Universal Reconciliation

This morning Mark and I went to his sacrament meeting and then we high tailed it to the forum class at Reedwood Friends.  A woman who was influential in me becoming a member there, a professor of theology, was in town and led the class.

She was speaking about a Quaker woman from the 1800s named Hannah Whitall Smith.  She was raised in the orthodox Society of Friends, became agnostic for a few years, was influenced by the Plymouth Brethren in studying scripture, and spoke and wrote during the Holiness movement.  She was a contemporary of George MacDonald and she became convinced of Universal Reconciliation, or as she called it, Restitution and she called it the mother heart of God.  In other words, she came to believe that God is every bit as good, actually better, than a mother.  If her children were naughty, she would not abandon them to eternal punishment, nor, she assumed, would God.

Sherill and I were discussing this tonight because we have believed this for at least thirty years now.  Sherill had not only heard of Hannah Whitall Smith, but she owns some of her writings.  She was reading some to me tonight and we were talking about the three parables Jesus told of the shepherd searching for the lost sheep, the woman sweeping the floor for the lost coin, and the prodigal son.  Something was opened to me.

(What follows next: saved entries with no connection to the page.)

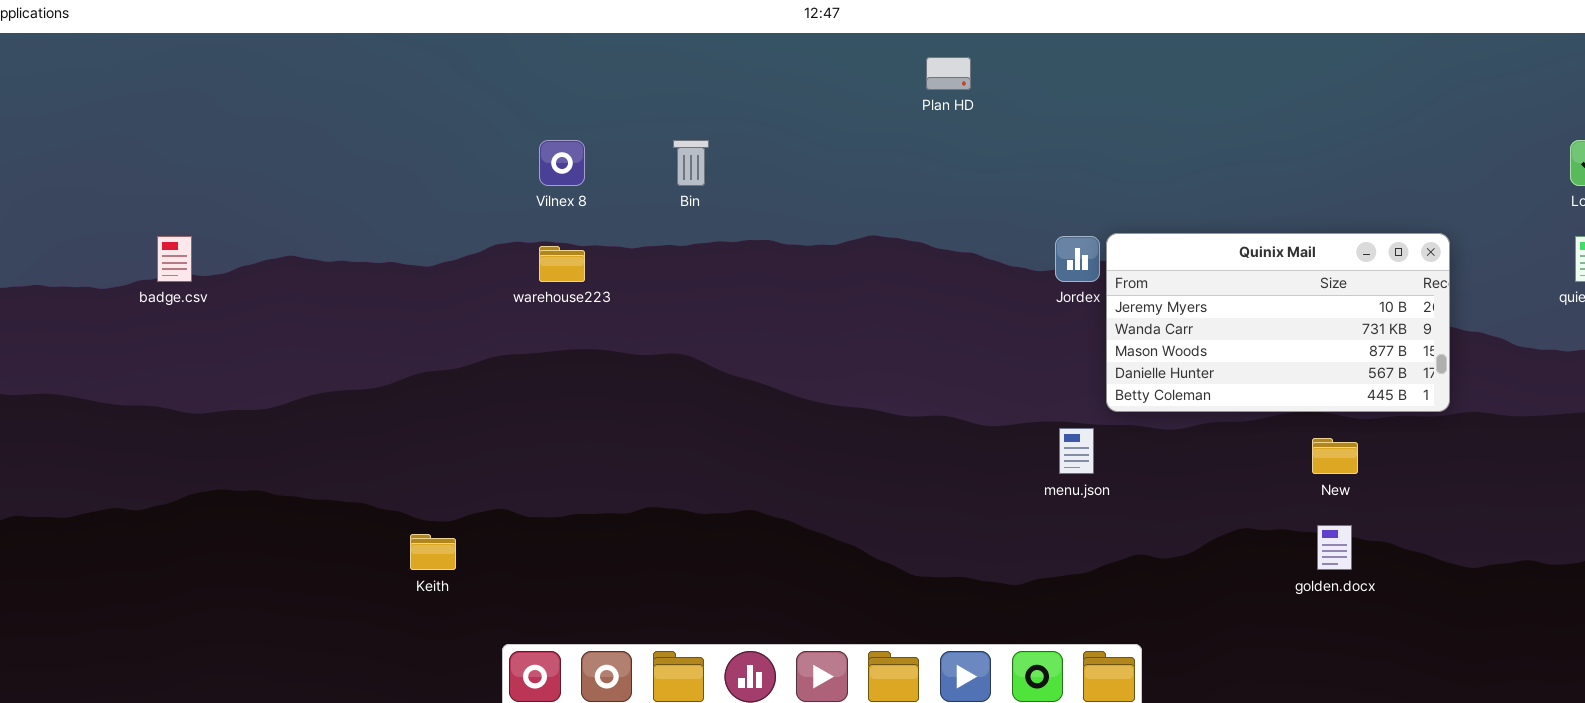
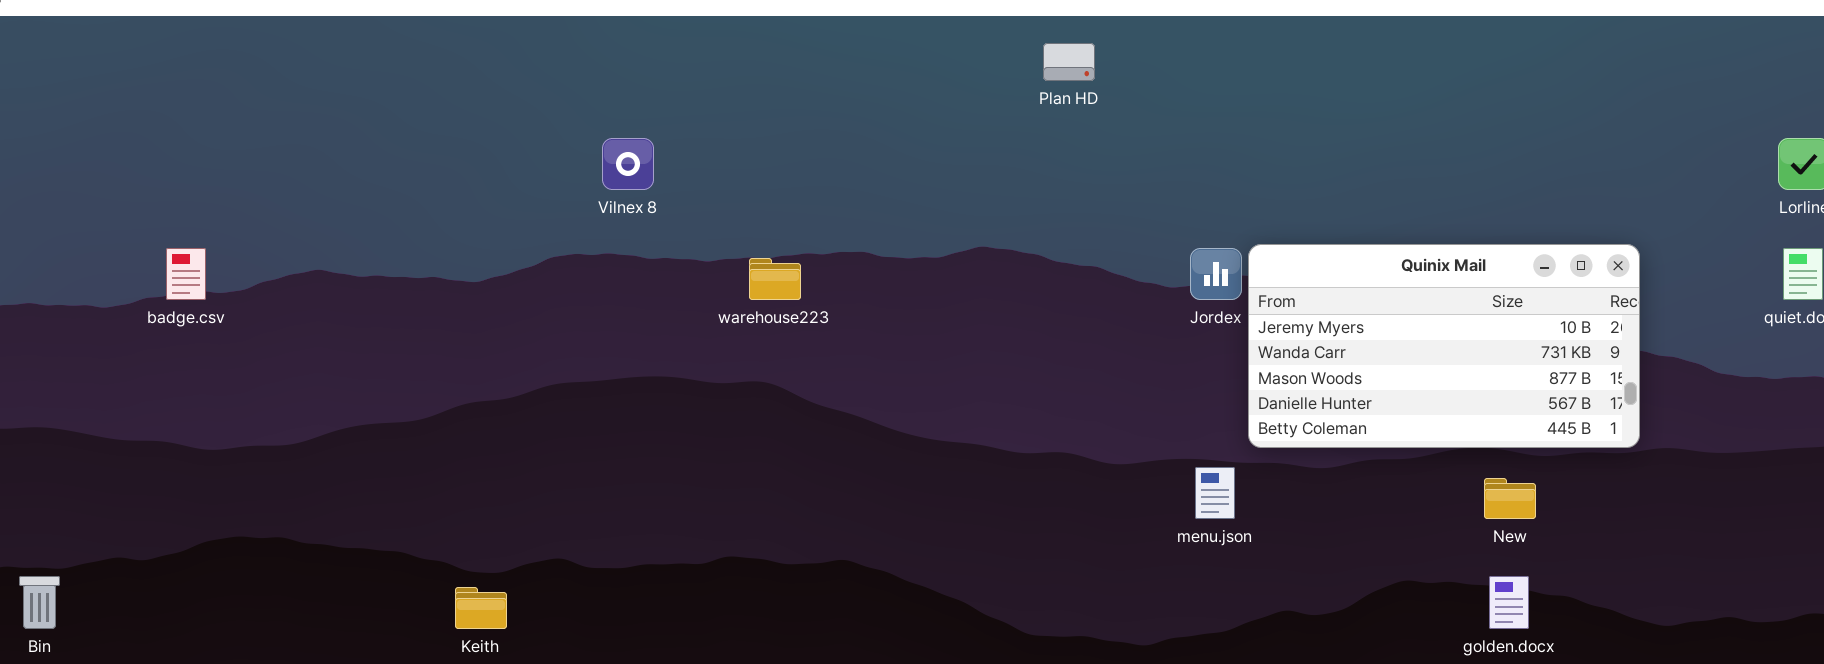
Bin: [673,140,709,186] -> [19,576,60,629], moved
warehouse223: [539,246,585,282] -> [749,258,801,300], moved

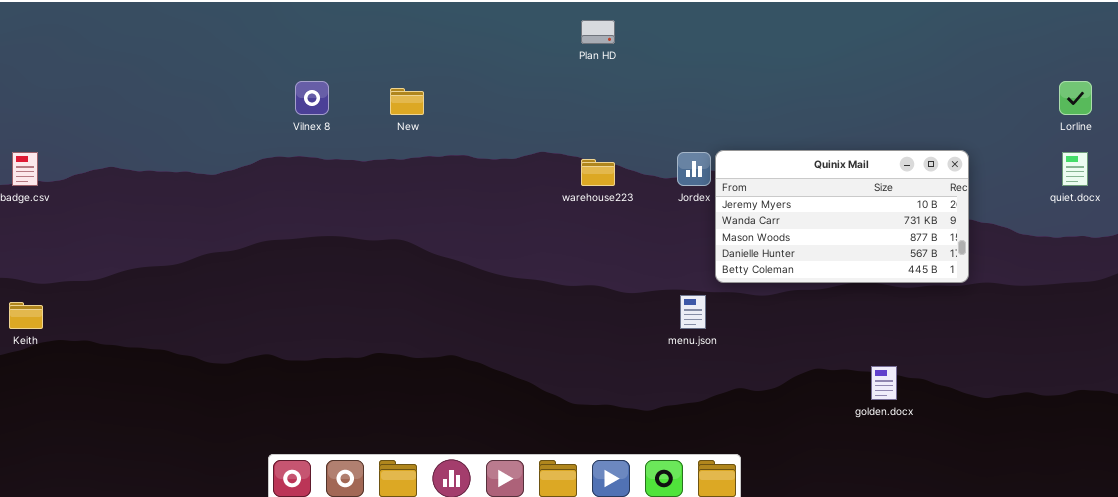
warehouse223: [749,258,801,300] -> [581,159,615,186], moved
New: [1484,478,1536,519] -> [390,88,424,115], moved
Keith: [455,587,507,629] -> [9,302,43,329], moved

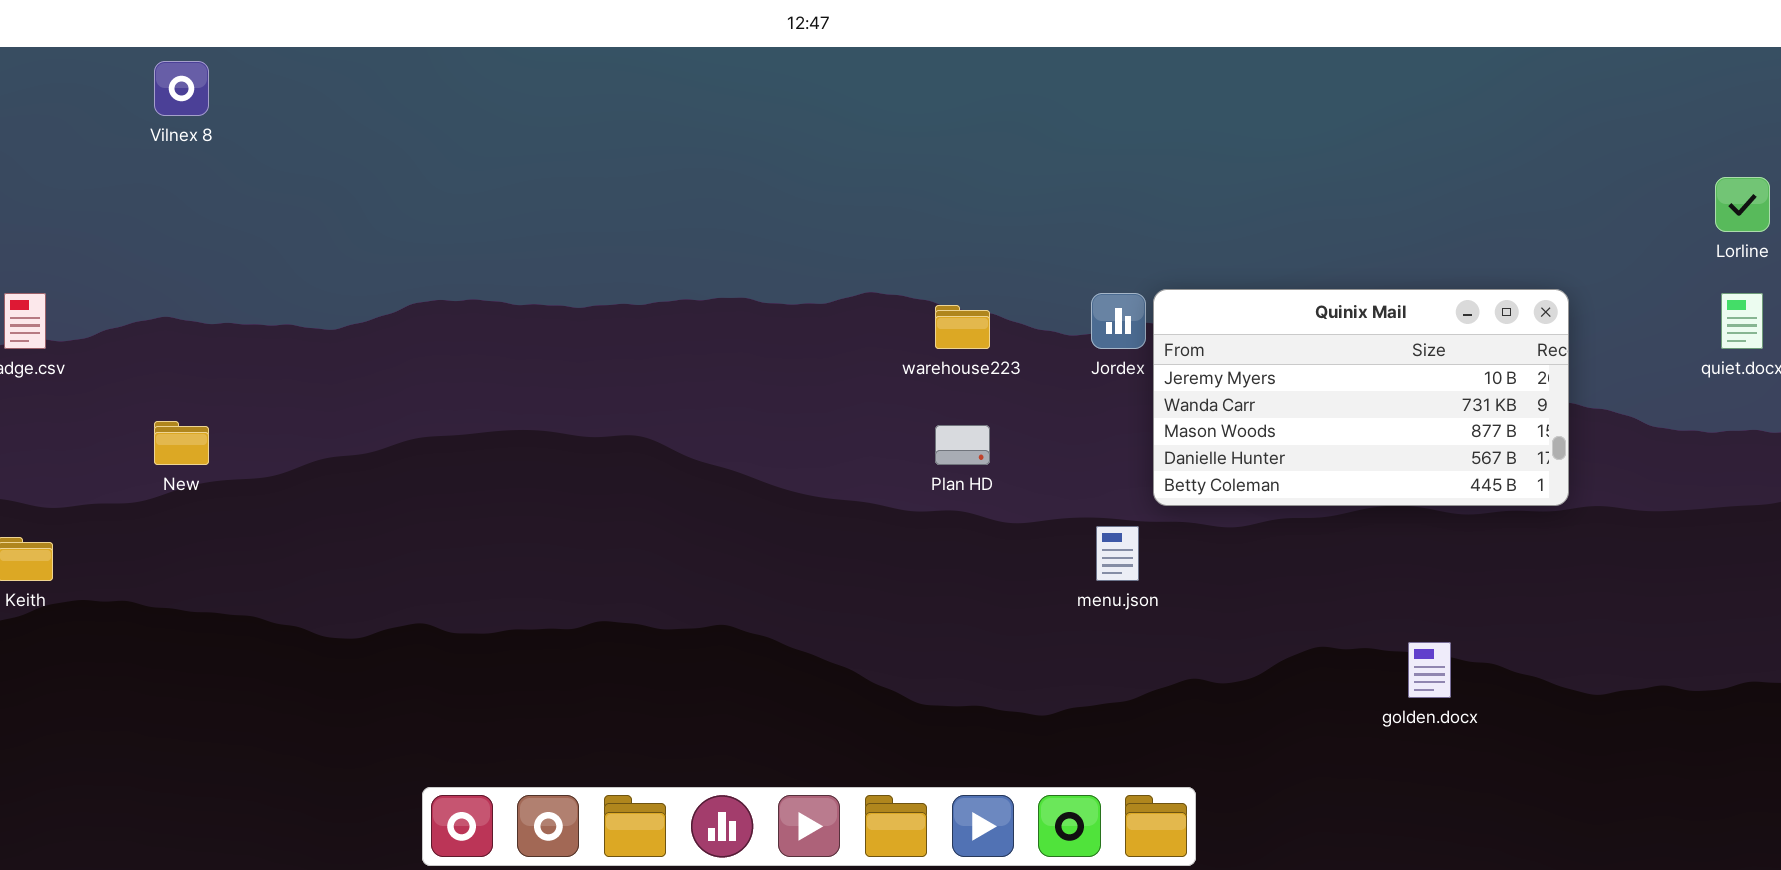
Plan HD: [581,20,615,44] -> [935,425,990,465], moved
Vilnex 8: [295,81,329,115] -> [154,61,209,116], moved
New: [390,88,424,115] -> [154,421,209,465], moved

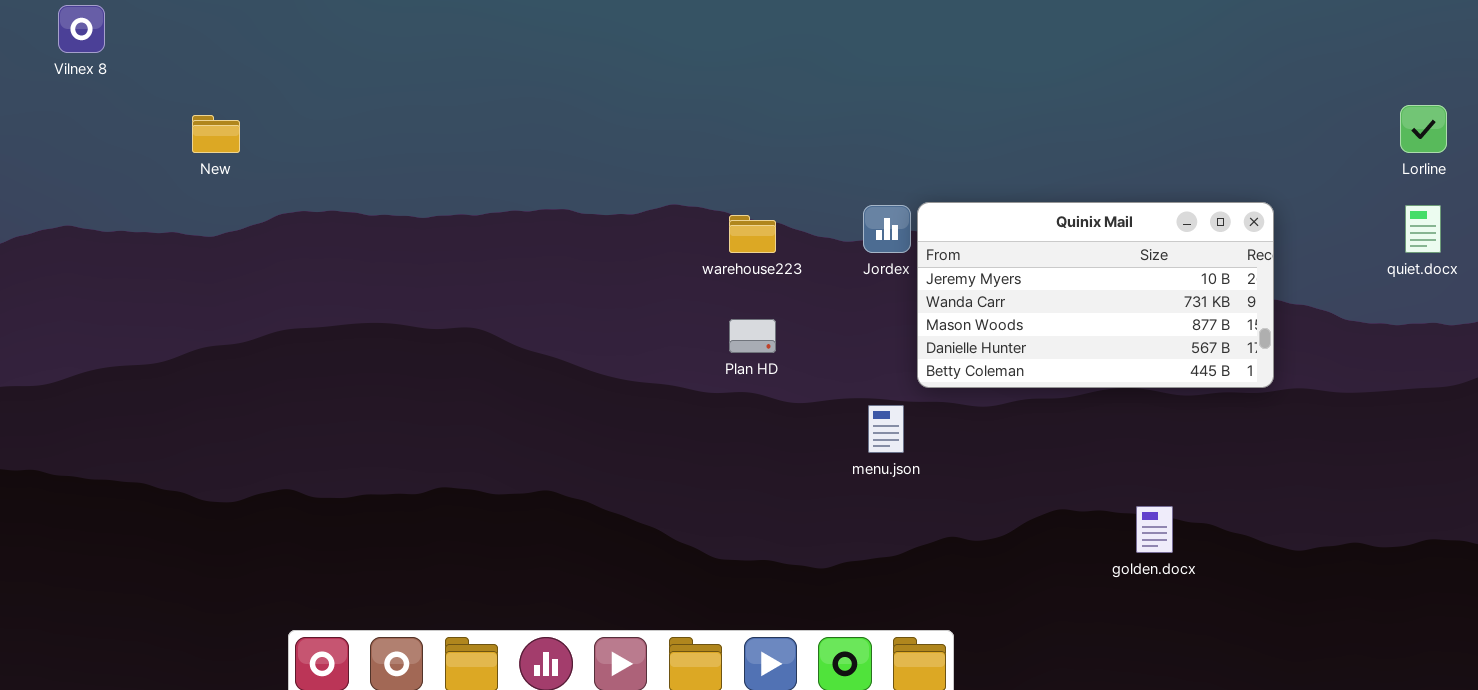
New: [154,421,209,465] -> [192,115,240,153], moved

I am of an age when I sometimes lose things.  Mark and I have been missing a key for at least a week now and it eats at me.  I cannot be satisfied until that key is found.  We have another, but I am uneasy about the missing key.  I keep trying to figure out where it could be.  I worry about it.  I feel incomplete without it.  I cannot rest until it has been found.

I believe that this is the case with God as well.  The very fact that a person is “lost” leaves God ill at ease.  God will not give up trying to “find” the “lost”.  I am living proof.  For many years I attended church but I had lost my faith in God.  It seemed to me that God didn’t care about me and didn’t listen to my prayers.  As I look back on that period of my life now, I can remember instances where I believe God was speaking to me, but I didn’t know that it was God speaking.  Without that understanding, I didn’t act on what I was being told and I probably went through more suffering than was needful.  I was so lost, but God never stopped seeking me out.  God couldn’t rest till I was found.

The missing key has been a lesson to me.  We are that missing key and even if God has other keys that are where they ought to be, God will not stop searching till the rest of us have been found.  It is imperative that God do so because a missing key in the wrong hands would be such an awful thought.

Another example:  I had an uncle whose son went missing for years.  They didn’t know if he was dead or alive.  My uncle was never at peace till the day his son finally came home for a visit.  Whatever problems had caused the split were forgotten in the joy of having his son back and getting to catch up on where he’d been and meeting his family.

It is with this sense of loss that God continually seeks us out, even beyond death.  God will never give up on having us back in the fold.  Every one of us, including the Hitlers and the Husseins, are that important to God.